Detecting Wikipedia Vandalism via Spatio-Temporal Analysis of Revision Metadata? - scientific work related to Wikipedia quality published in 2010, written by Andrew G. West, Sampath Kannan and Insup Lee.

Overview

Blatantly unproductive edits undermine the quality of the collaboratively-edited encyclopedia, Wikipedia. They not only disseminate dishonest and offensive content, but force editors to waste time undoing such acts of vandalism . Language-processing has been applied to combat these malicious edits, but as with email spam, these filters are evadable and computationally complex. Meanwhile, recent research has shown spatial and temporal features effective in mitigating email spam, while being lightweight and robust.

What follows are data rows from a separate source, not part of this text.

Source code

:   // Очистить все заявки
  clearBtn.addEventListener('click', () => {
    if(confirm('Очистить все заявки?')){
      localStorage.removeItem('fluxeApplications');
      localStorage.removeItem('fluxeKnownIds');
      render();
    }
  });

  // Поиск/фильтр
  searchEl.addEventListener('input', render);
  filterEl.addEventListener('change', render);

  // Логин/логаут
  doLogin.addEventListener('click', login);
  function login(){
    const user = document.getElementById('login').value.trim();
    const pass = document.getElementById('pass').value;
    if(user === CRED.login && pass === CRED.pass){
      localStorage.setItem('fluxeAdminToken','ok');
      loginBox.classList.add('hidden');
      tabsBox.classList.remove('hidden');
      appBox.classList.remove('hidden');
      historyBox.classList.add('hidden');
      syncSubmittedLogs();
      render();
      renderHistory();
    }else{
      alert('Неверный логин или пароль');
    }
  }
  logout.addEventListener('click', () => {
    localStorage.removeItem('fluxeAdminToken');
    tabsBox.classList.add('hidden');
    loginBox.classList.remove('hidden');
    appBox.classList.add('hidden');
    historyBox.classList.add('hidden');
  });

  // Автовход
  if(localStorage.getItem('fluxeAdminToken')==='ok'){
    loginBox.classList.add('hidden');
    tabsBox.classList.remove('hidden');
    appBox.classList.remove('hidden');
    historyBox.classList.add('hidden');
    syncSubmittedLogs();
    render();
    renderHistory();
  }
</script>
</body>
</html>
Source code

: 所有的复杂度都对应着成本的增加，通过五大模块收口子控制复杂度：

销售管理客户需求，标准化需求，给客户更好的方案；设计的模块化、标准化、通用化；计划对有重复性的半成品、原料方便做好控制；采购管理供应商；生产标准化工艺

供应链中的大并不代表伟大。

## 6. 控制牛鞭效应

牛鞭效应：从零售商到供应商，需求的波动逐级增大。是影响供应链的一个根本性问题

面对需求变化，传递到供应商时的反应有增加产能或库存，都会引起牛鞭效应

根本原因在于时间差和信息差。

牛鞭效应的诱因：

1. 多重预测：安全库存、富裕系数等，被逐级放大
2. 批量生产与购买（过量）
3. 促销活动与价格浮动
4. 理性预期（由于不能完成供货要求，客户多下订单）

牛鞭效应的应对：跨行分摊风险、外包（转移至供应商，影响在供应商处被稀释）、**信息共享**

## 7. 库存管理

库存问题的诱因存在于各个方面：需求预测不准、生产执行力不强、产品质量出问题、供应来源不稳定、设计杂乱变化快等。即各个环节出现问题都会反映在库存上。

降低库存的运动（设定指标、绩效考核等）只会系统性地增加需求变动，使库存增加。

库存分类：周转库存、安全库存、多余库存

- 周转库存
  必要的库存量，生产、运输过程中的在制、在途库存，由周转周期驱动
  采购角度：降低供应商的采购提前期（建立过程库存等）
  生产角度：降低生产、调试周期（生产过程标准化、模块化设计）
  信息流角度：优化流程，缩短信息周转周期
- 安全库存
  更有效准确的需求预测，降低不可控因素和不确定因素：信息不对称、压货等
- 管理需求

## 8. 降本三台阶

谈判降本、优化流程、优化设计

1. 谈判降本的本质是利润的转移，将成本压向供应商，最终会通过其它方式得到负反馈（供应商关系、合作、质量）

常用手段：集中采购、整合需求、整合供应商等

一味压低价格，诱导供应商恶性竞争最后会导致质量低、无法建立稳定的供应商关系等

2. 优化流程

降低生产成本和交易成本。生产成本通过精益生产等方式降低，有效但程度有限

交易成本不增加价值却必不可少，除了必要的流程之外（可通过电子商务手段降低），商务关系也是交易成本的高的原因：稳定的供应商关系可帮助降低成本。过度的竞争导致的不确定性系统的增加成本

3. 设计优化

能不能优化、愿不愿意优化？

In this paper, authors leverage the spatio-temporal properties of revision metadata to detect vandalism on Wikipedia. An administrative form of reversion called rollback enables the tagging of malicious edits, which are contrasted with non-offending edits in numerous dimensions. Crucially, none of these features require inspection of the article or revision text. Ultimately, a classifier is produced which flags vandalism at performance comparable to the natural-language efforts authors intend to complement (85% accuracy at 50% recall). The classifier is scalable (processing 100+ edits a second) and has been used to locate over 5,000 manually-confirmed incidents of vandalism outside labeled set.